# [WORK TO BE COMPLETED]
Copy out all of the material below word for word, without the pictures.

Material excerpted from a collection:

******

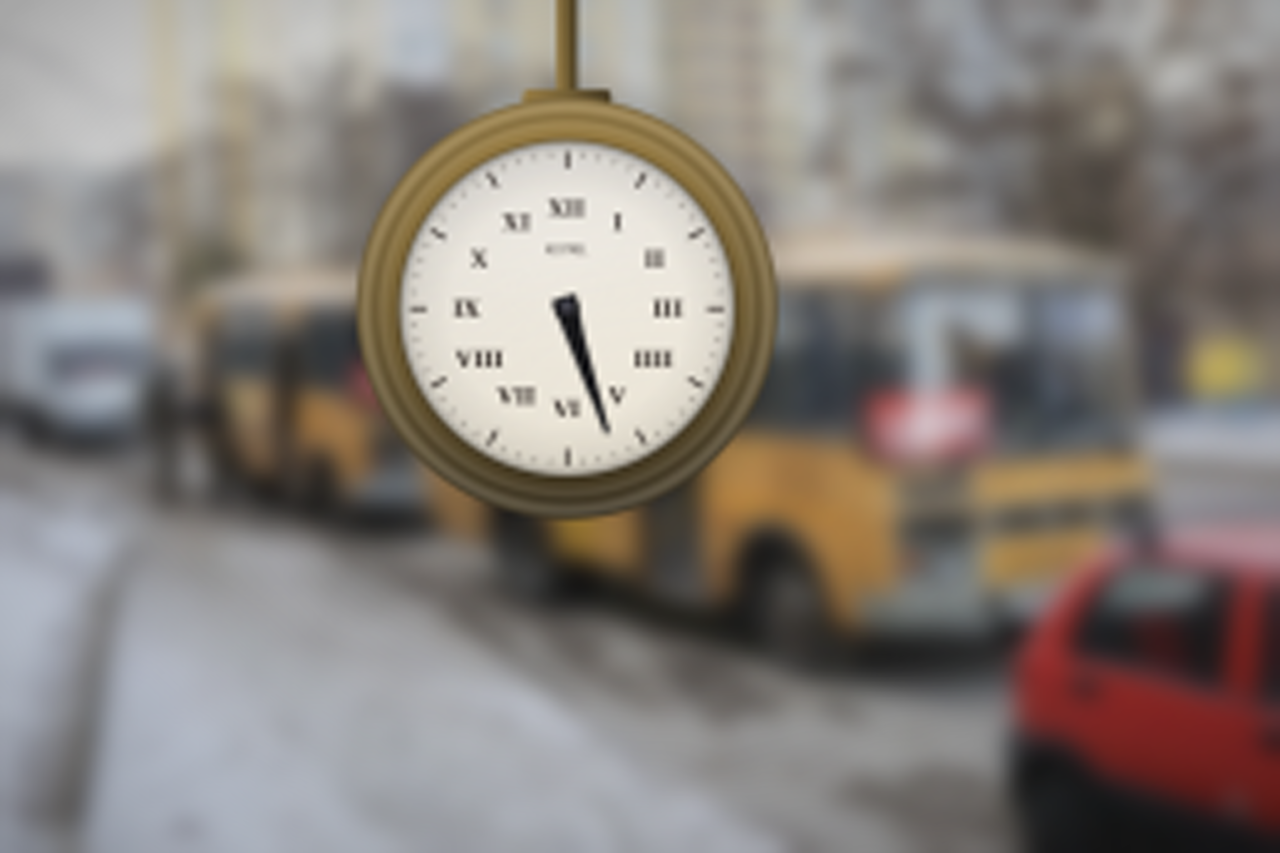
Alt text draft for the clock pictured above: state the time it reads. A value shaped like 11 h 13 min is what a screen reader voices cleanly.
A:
5 h 27 min
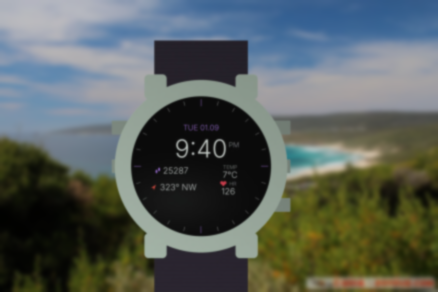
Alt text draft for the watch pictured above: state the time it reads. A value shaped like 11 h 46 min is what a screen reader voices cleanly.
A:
9 h 40 min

******

# [RESPONSE FOR THIS EXERCISE]
Alt text draft for the clock pictured above: state the time it reads. A value shaped like 11 h 13 min is what a screen reader voices cleanly.
A:
5 h 27 min
Alt text draft for the watch pictured above: state the time it reads. A value shaped like 11 h 46 min is what a screen reader voices cleanly.
A:
9 h 40 min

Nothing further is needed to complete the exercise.